Conformation and Bonding of Lanthanide(III) Trihalides LnX3 (Ln = La-Lu; X = F, Cl, Br): A Relativistic Local Vibrational Mode Study

This study employed relativistic methods to investigate the connection between the conformation and bonding properties of 45 lanthanide trihalides LnX(3) (Ln: La-Lu; X:F, Cl, Br). Our findings reveal several insights. The proper symmetry exhibited by open-shell LnX(3) requires the inclusion of spin-orbit coupling, achieved with 2-component relativistic Hamiltonians. Fluorines (LnF(3)) primarily exhibit pyramidal structures, while chlorides and bromides tend to yield planar conformations. For a given halide, the strength of Ln-X bonds increases across the lanthanide series, another outcome of the lanthanide contraction. Both strength and covalency of Ln-X bonds decrease upon the halide, i.e., LnF(3) > LnCl(3) > LnBr(3). We introduced a novel parameter, the local force constant associated with the dihedral beta(X-Ln-X-X), k(a)(beta), which quantifies the resistance of these molecules to conformational changes.

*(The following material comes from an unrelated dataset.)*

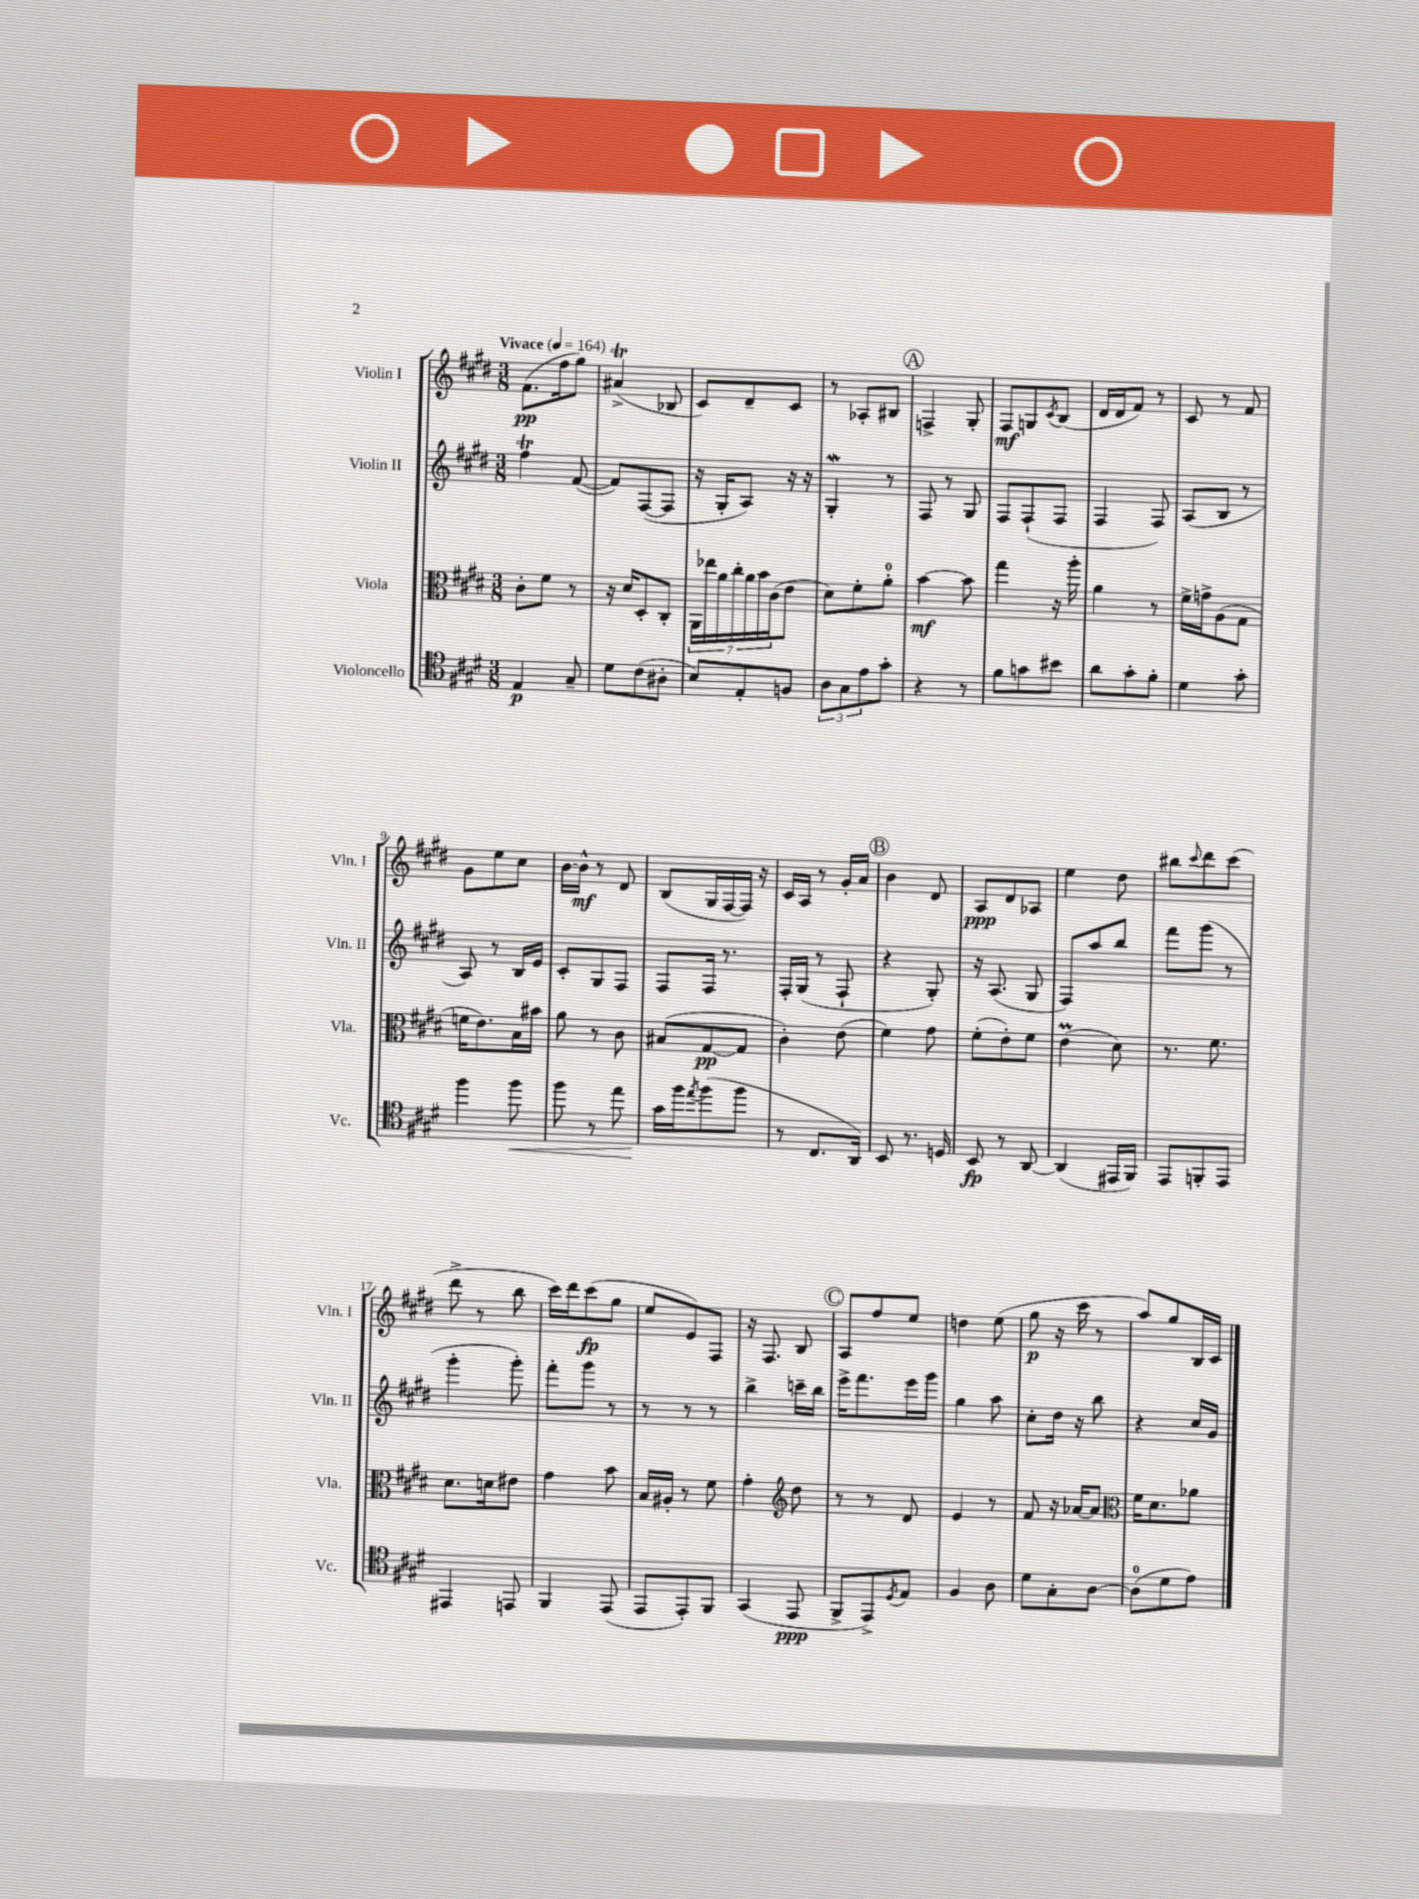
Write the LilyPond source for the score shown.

We observed a correlation between k(a)(beta) and the covalency of the Ln-X bond, with higher k(a)(beta) values indicating a stronger covalent character. Finally, the degree of pyramidalization in the LnX(3) structures is connected to (i) the extent of charge donation within the molecule and (ii) the greater covalency of the Ln-X bond. These findings provide valuable insights into the interplay between the electronic structure and molecular geometry in LnX(3).